Mark Zuckerberg, whose companies include Facebook and Instagram, has appeared to warm to Trump over the past few months. Over the summer he called Trump a “badass” for his reaction to an assassination attempt and wrote a letter to the Republican-led House judiciary committee accusing Biden of repeatedly pressuring Meta to “censor” certain Covid-19 content during the pandemic.
On Thursday he wrote on Threads, his X clone, to congratulate Trump on “a decisive victory,” adding: “Looking forward to working with you.”
One of the most closely watched sagas will be the potential US ban of TikTok over national security concerns linked to its Chinese parent company, ByteDance. Trump proposed a TikTok ban when he was president in 2020. Since then he has since flipped his position, arguing he would not ban the app because it is in America’s interests to ensure there is competition for Zuckerberg’s Facebook, which he has criticised as an “enemy of the people”.

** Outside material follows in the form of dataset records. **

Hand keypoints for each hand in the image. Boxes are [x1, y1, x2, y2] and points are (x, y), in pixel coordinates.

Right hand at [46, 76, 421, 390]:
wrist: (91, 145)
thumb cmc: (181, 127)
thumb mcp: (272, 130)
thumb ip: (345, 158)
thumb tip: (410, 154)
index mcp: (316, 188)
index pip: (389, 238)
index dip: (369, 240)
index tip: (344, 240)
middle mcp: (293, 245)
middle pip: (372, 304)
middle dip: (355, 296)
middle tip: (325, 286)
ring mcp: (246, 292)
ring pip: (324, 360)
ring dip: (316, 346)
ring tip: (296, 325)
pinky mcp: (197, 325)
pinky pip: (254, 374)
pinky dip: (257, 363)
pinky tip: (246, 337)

TikTok has sued the government to stop legislation passed during the Biden administration that would require the app to cut ties with ByteDance or shut down in the US by mid-January. A ban of the $230bn short-video app could hurt its biggest US investors, including Susquehanna International Group, which owns a 15 per cent stake, and Coatue Management, which owns less than 5 per cent. Jeff Yass, co-founder and managing director of SIG, was a major donor to the Trump campaign this year.
Artificial intelligence
The US approach to artificial intelligence is among the biggest policy issues for tech, with debates about regulation and the safety of the nascent and fast-moving technology unresolved.

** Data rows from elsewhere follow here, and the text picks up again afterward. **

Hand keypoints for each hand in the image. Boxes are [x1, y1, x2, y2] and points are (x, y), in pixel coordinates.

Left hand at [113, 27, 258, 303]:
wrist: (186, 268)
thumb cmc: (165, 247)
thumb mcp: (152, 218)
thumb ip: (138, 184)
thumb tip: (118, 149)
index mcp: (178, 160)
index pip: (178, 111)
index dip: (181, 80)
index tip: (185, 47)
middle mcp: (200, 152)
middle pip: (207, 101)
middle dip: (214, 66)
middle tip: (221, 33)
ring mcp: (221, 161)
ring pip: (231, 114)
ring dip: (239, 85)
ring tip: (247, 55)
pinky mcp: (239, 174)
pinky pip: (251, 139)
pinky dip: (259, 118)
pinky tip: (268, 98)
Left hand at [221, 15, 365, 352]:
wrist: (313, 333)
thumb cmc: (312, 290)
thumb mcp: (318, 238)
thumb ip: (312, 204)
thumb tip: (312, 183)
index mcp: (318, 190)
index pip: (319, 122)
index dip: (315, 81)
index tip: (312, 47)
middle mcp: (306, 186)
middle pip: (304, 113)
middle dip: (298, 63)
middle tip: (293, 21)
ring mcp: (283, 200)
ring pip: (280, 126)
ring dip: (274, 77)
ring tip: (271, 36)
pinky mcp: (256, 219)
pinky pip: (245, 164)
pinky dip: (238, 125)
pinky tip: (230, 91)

Trump has not articulated his own approach to AI, but many anticipate a light touch. In his first term, Trump issued an executive order “committed to strengthening American leadership in AI”, which noted that “innovation can be hampered or driven overseas by overly restrictive government regulations.” But that was before AI became one of the hottest — and most lucrative — investments in Silicon Valley.

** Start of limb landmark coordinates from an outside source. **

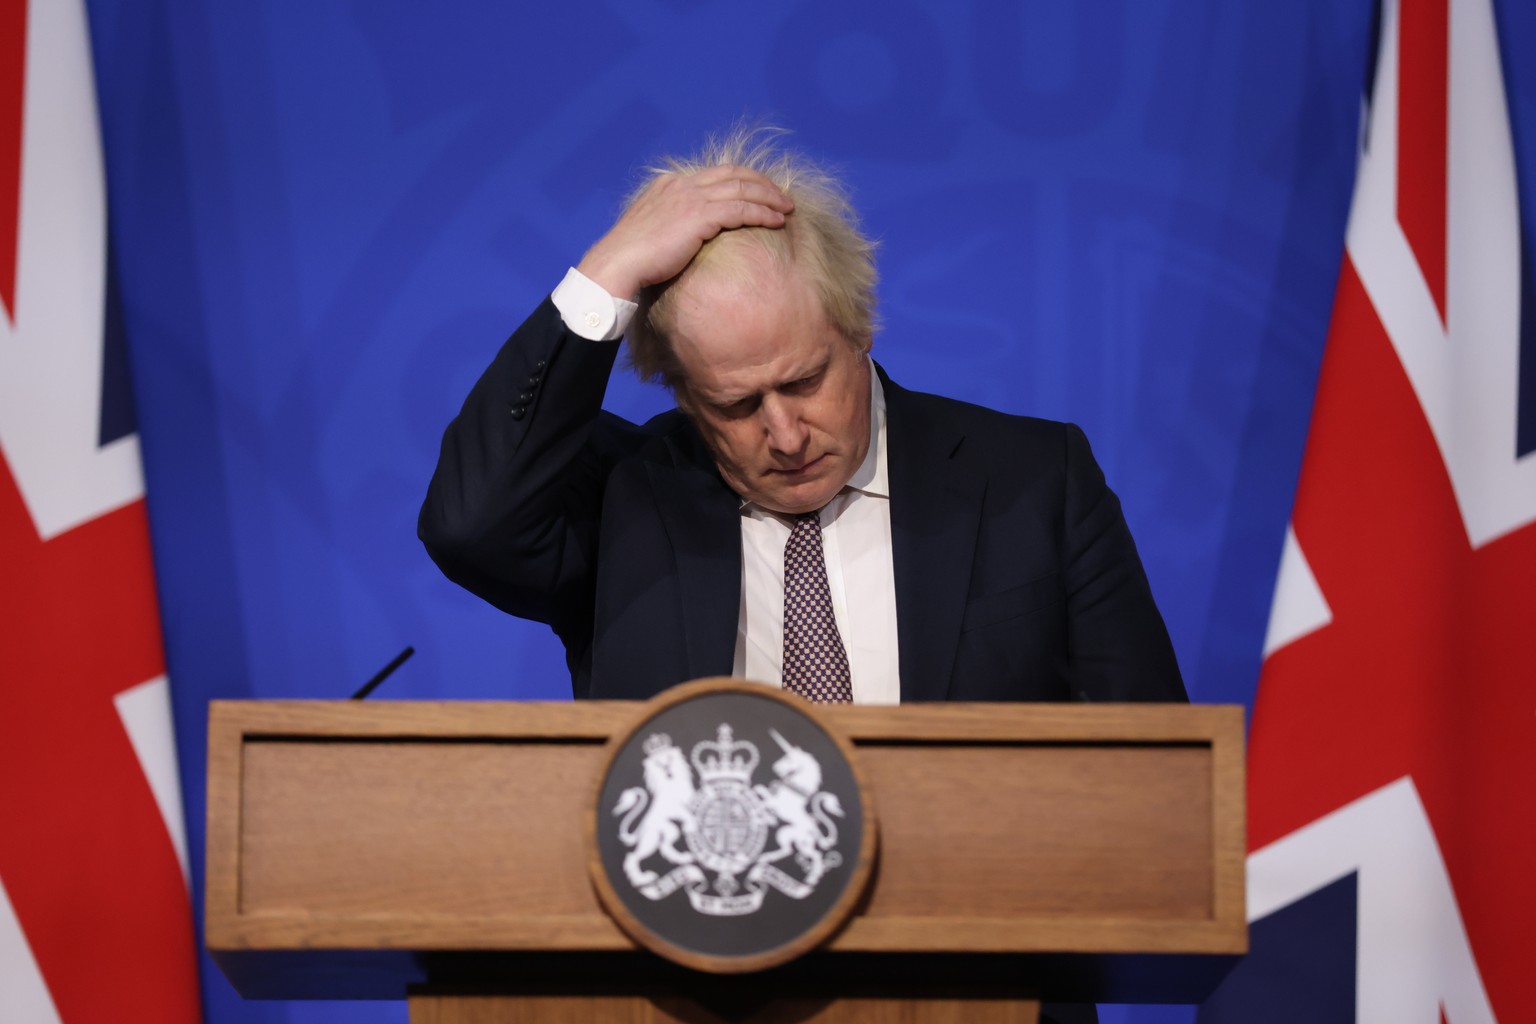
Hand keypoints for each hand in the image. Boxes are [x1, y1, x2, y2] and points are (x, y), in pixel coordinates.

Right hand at [576, 165, 793, 299]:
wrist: (618, 263)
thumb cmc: (631, 258)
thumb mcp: (649, 230)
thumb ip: (668, 224)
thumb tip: (681, 236)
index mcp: (669, 184)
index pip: (715, 173)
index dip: (742, 179)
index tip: (759, 191)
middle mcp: (682, 185)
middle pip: (734, 174)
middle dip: (762, 183)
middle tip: (782, 196)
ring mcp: (691, 197)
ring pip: (743, 189)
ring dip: (770, 197)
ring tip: (788, 208)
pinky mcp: (699, 216)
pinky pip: (741, 209)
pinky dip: (763, 213)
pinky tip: (777, 221)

Trump has vowed to cancel an executive order from Biden on AI, which reflected the Democrats’ more cautious approach and emphasis on safety and security standards over unfettered innovation. The president-elect said he would ban the use of AI to censor the speech of American citizens “on day one”.
On this Trump shares common ground with Musk, who has stressed the importance of the US winning the global AI race against China. He has raised billions of dollars to fund his own start-up, xAI, even while warning that AI’s unchecked development poses an existential threat to humanity.
Musk has also sued OpenAI, the start-up he co-founded with Sam Altman in 2015, for straying from its original non-profit mission to develop AI for the benefit of all. The ChatGPT maker has since grown to be one of the world’s most valuable private companies worth $150bn.
Altman’s reaction to Trump’s victory was symbolic of the transformation that has occurred in Silicon Valley in the four years since he left office. “This feels like the worst thing to happen in my life,” Altman wrote in 2016.
He was more conciliatory on Wednesday: “Congrats to President Trump. I wish for his huge success in the job.”